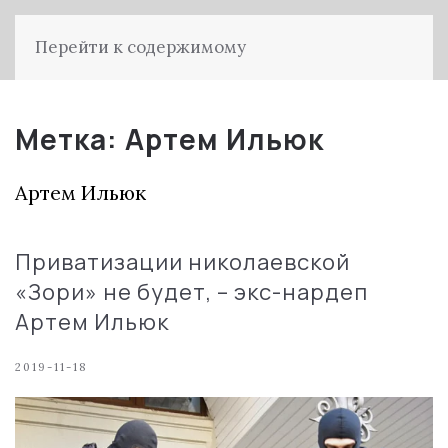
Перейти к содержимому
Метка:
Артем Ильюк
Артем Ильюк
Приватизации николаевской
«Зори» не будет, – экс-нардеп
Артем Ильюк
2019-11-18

☆ ☆ ☆ ☆ ☆ ☆ ☆

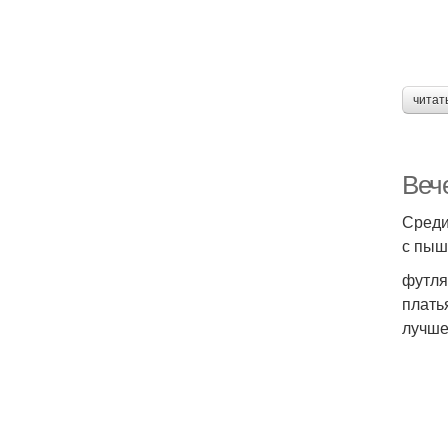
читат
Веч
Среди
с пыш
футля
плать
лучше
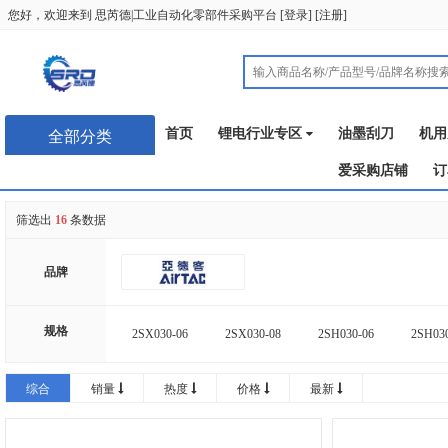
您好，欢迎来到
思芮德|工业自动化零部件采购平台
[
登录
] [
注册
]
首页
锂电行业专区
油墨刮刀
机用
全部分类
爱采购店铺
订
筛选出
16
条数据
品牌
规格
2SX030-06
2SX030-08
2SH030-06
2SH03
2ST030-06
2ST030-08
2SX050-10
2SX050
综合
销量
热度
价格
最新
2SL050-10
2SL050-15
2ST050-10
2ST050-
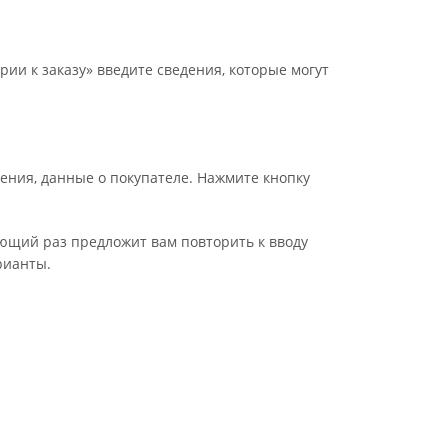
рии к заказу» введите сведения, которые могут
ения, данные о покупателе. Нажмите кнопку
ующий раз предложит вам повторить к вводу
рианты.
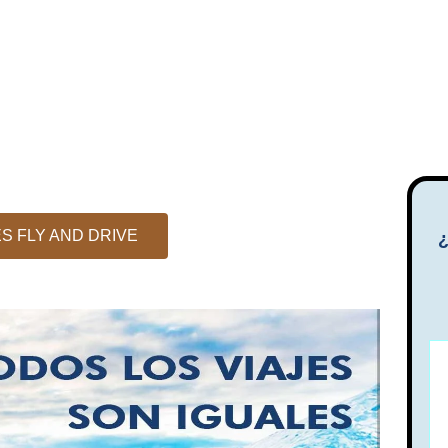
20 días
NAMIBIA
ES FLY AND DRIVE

☆ ☆ ☆ ☆ ☆ ☆ ☆

Reproduce the lines between the one holding "сведения, которые могут" and the one holding "ES FLY AND DRIVE", inclusive, substituting "KENYA" for "NAMIBIA" and changing nothing else. Return only those lines, with the pictures left out.

**Answer section**
рии к заказу» введите сведения, которые могут
ения, данные о покупателе. Нажмите кнопку
ующий раз предложит вам повторить к вводу
рианты.
20 días
KENYA
ES FLY AND DRIVE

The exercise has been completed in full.